TASK DIRECTIONS -
Please write out exactly the line containing "exposure_s: 1/160" below and every line after it, through the last one, but leave out any pictures.

DATA SUPPLIED -
● ● ● ● ●
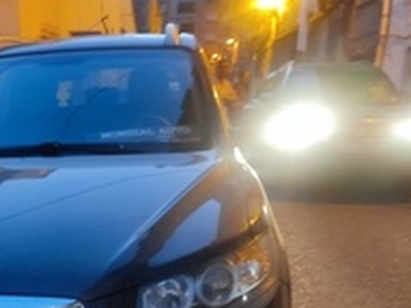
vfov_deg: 41.2
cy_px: 267
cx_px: 58
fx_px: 380
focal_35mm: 32
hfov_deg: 51.6
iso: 810
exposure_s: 1/17
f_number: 1.79
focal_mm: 4.74
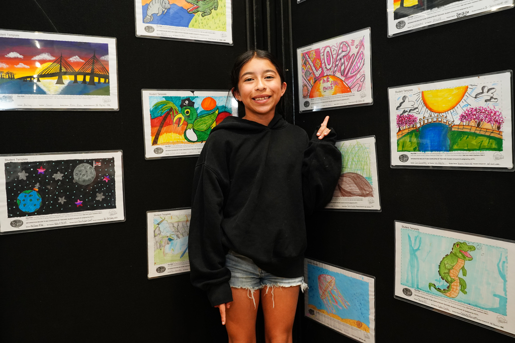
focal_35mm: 35
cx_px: 258
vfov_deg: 37.9
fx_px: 501
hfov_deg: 54.4
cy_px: 172
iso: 4000
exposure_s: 1/160
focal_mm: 35
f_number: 5
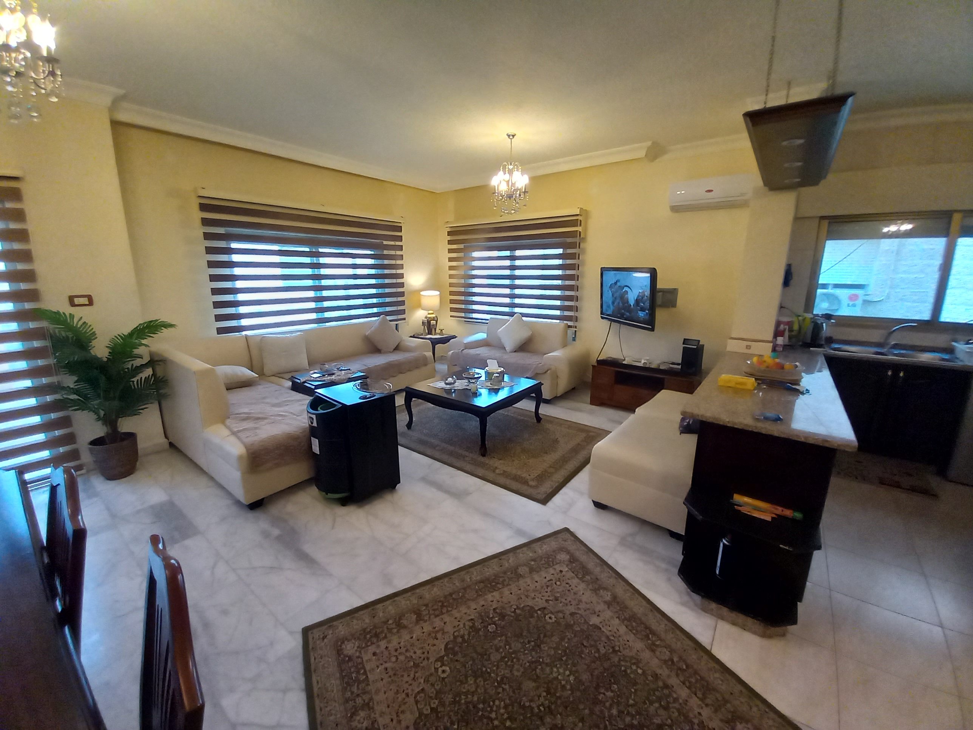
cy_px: 365
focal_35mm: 13
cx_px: 486
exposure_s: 1/40
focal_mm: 1.13
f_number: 2.2
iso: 160
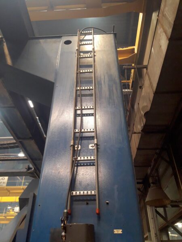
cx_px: 91
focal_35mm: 28
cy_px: 121
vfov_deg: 63.4
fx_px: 196
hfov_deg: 49.7
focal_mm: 3.7
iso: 160
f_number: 1.9
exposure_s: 1/33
● ● ● ● ●
FINISHED EXERCISE -
exposure_s: 1/160
focal_mm: 35
f_number: 5
cy_px: 365
focal_35mm: 13
cx_px: 486
exposure_s: 1/40
focal_mm: 1.13
f_number: 2.2
iso: 160
cx_px: 91
focal_35mm: 28
cy_px: 121
vfov_deg: 63.4
fx_px: 196
hfov_deg: 49.7
focal_mm: 3.7
iso: 160
f_number: 1.9
exposure_s: 1/33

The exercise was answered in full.